**YOUR ASSIGNMENT**
Reproduce, exactly, the lines of the material below from the line containing "- TNM: T2 N0 M0" through the line containing "- pathologic diagnosis: Adenocarcinoma, NOS", with both end lines included and nothing else.

**DATA SHOWN**
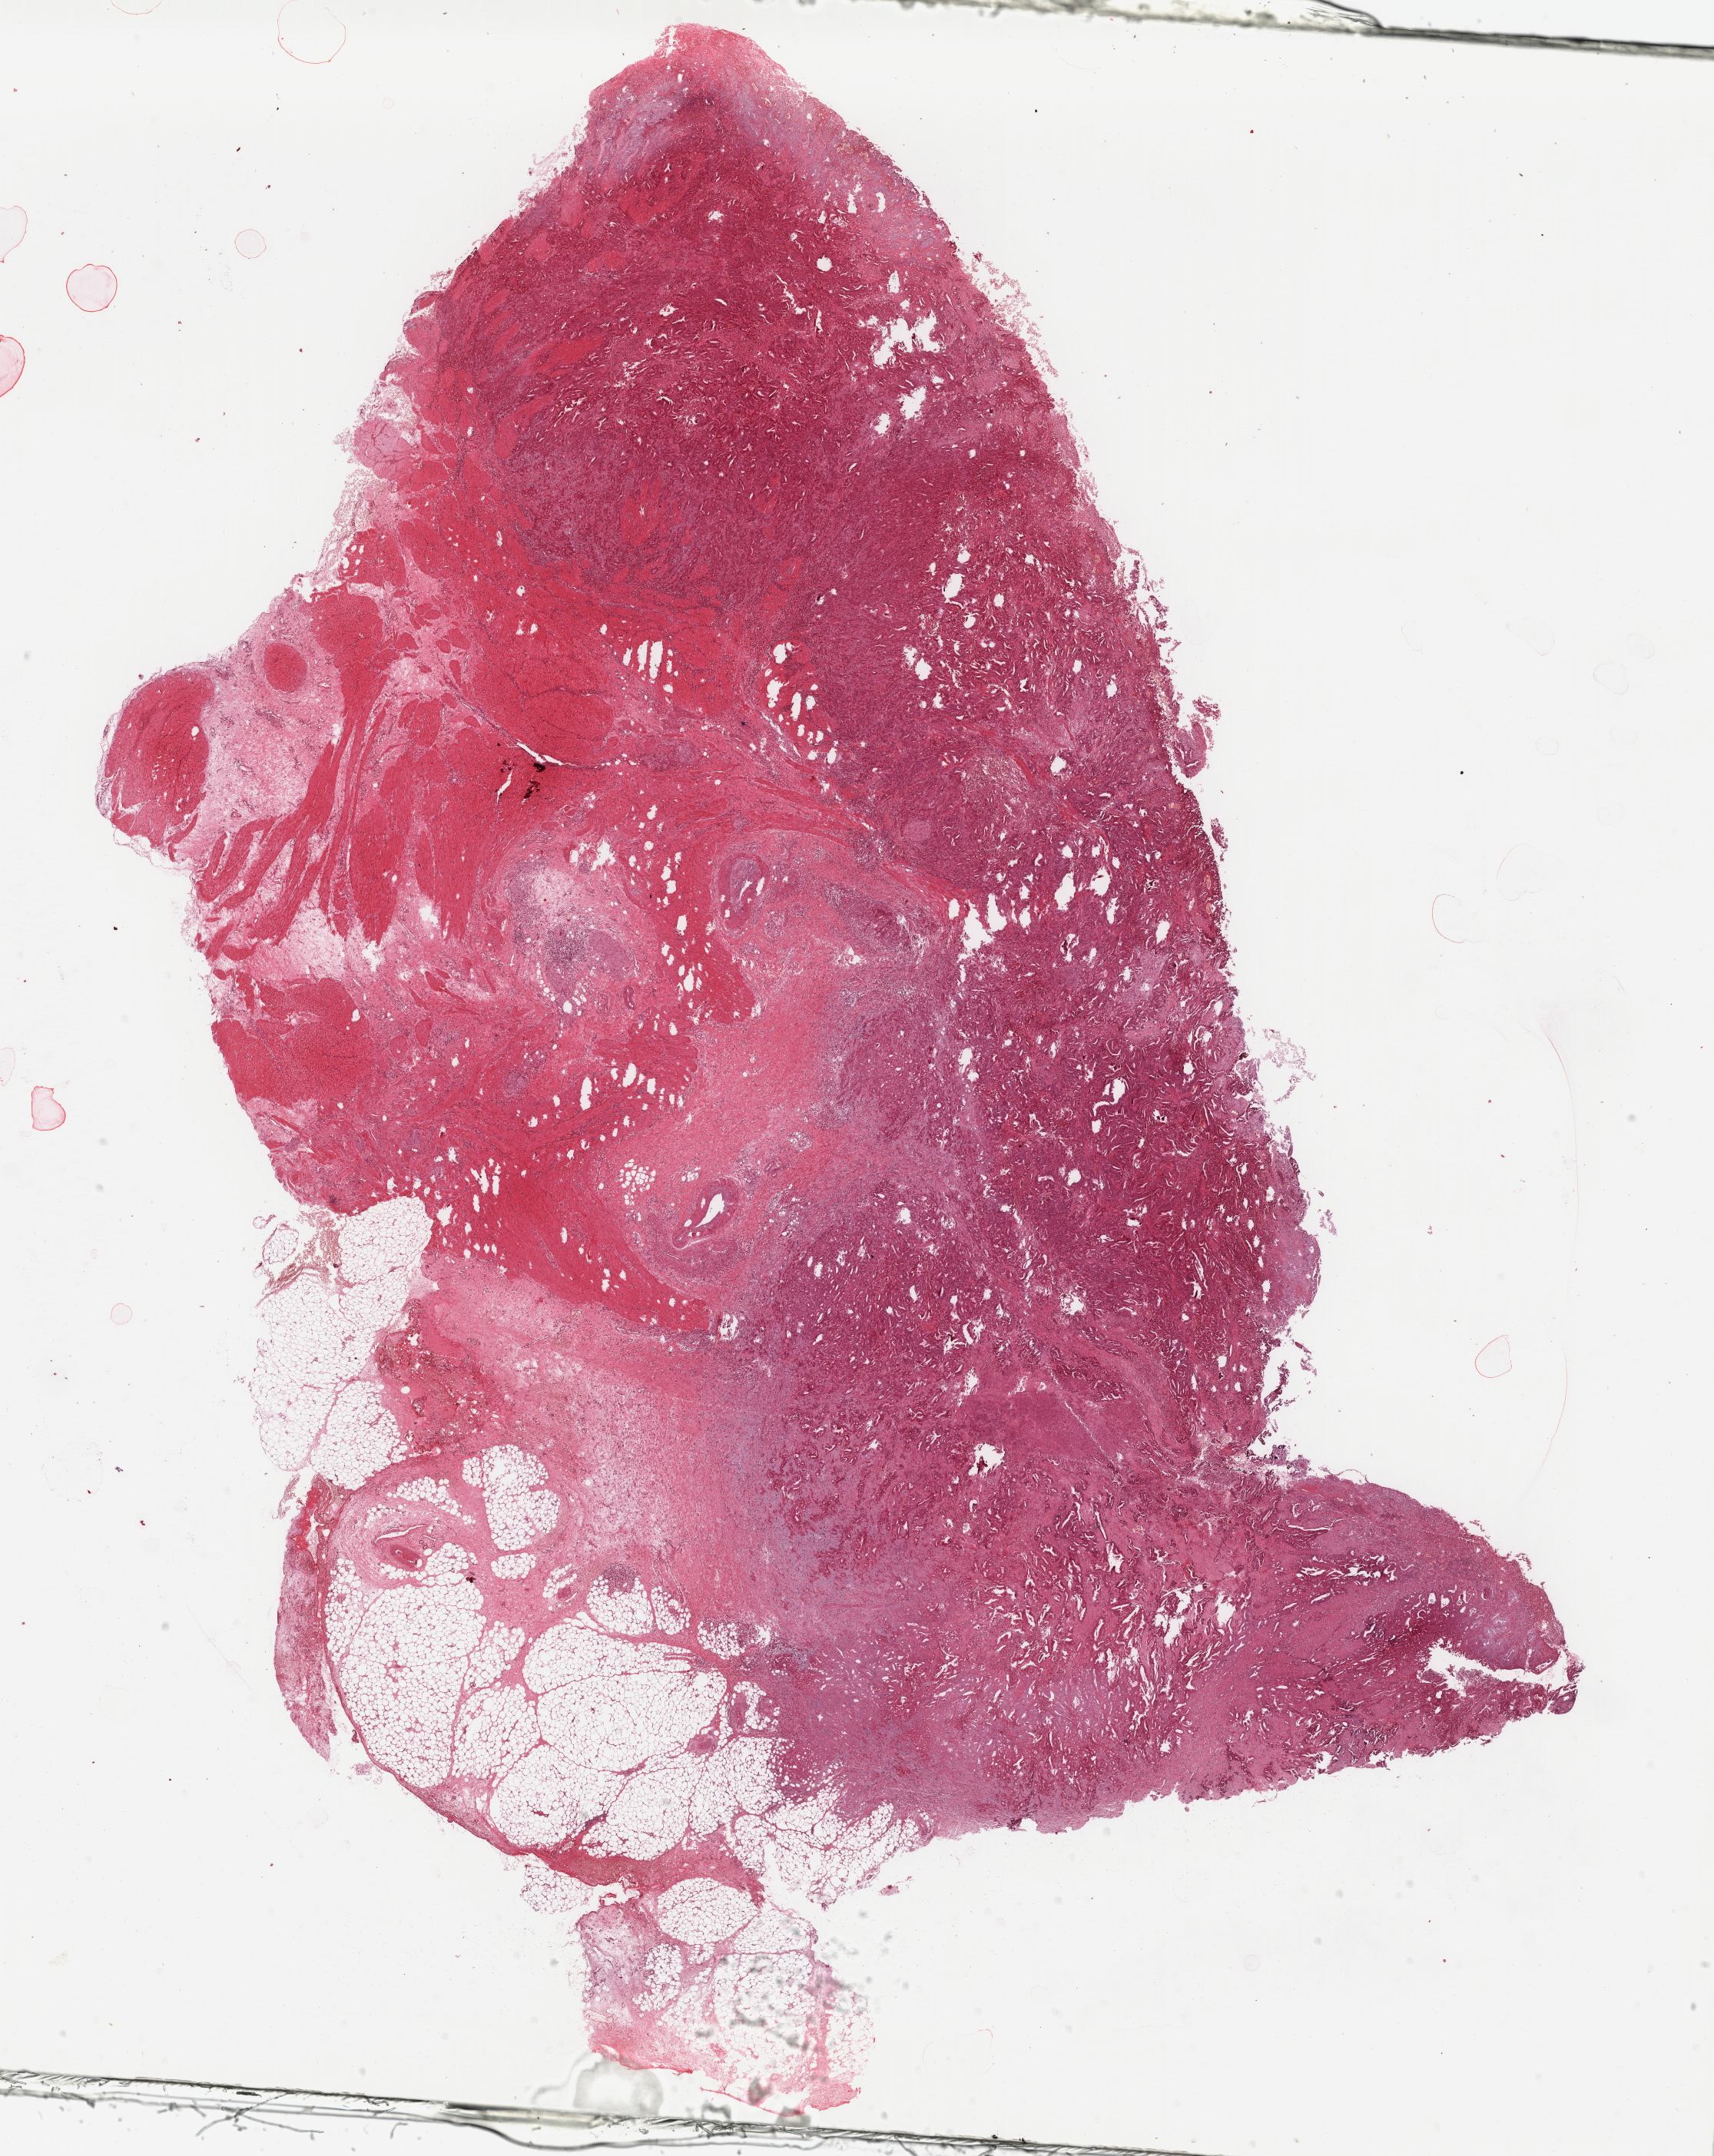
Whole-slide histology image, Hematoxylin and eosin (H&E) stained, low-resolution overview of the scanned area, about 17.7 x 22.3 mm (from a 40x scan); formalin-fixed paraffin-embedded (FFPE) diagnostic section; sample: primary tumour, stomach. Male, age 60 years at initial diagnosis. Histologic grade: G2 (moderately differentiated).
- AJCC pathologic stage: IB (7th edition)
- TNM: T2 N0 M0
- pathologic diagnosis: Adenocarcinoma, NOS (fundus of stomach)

--

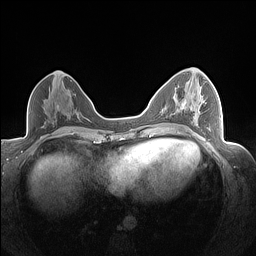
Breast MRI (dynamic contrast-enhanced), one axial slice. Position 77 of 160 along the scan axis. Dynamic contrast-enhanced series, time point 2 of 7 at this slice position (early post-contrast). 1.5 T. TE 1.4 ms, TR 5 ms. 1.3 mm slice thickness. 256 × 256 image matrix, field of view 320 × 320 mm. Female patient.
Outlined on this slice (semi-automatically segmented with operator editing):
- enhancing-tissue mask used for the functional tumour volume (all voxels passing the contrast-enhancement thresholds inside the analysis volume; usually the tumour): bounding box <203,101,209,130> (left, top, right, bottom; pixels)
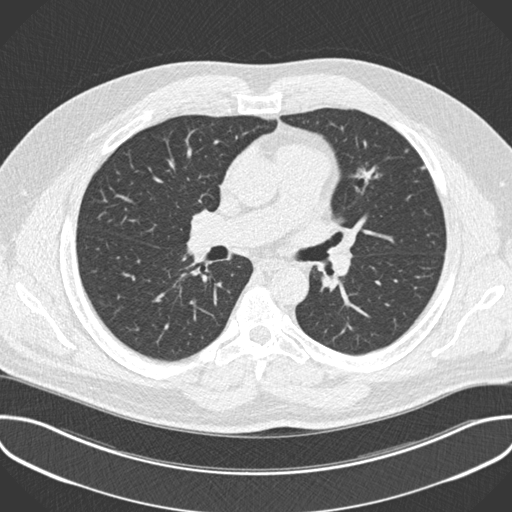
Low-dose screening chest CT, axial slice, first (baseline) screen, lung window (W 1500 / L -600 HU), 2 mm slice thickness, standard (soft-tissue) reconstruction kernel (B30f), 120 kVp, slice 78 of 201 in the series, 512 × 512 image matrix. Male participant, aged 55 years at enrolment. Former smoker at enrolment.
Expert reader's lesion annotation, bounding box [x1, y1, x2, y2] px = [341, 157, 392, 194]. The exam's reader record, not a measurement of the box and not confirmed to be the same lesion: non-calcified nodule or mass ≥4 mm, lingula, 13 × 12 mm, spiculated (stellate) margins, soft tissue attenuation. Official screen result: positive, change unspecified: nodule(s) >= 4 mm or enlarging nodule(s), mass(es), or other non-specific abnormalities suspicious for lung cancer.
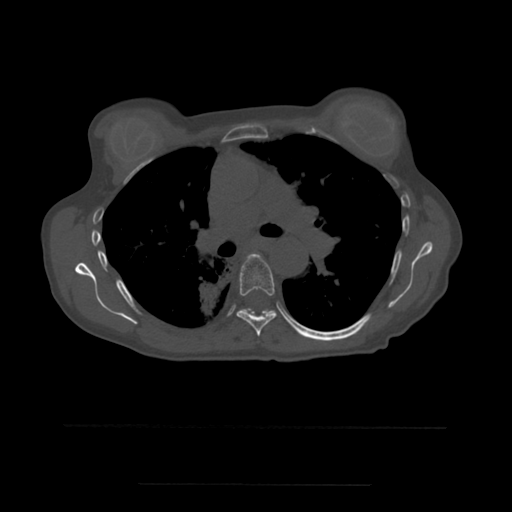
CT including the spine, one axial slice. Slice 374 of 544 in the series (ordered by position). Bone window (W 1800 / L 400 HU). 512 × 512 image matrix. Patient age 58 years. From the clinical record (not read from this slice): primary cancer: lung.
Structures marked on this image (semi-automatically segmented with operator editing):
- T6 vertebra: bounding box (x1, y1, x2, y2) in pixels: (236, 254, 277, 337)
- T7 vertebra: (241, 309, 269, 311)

**REPLY TO THE TASK**
- TNM: T2 N0 M0
- pathologic diagnosis: Adenocarcinoma, NOS (fundus of stomach)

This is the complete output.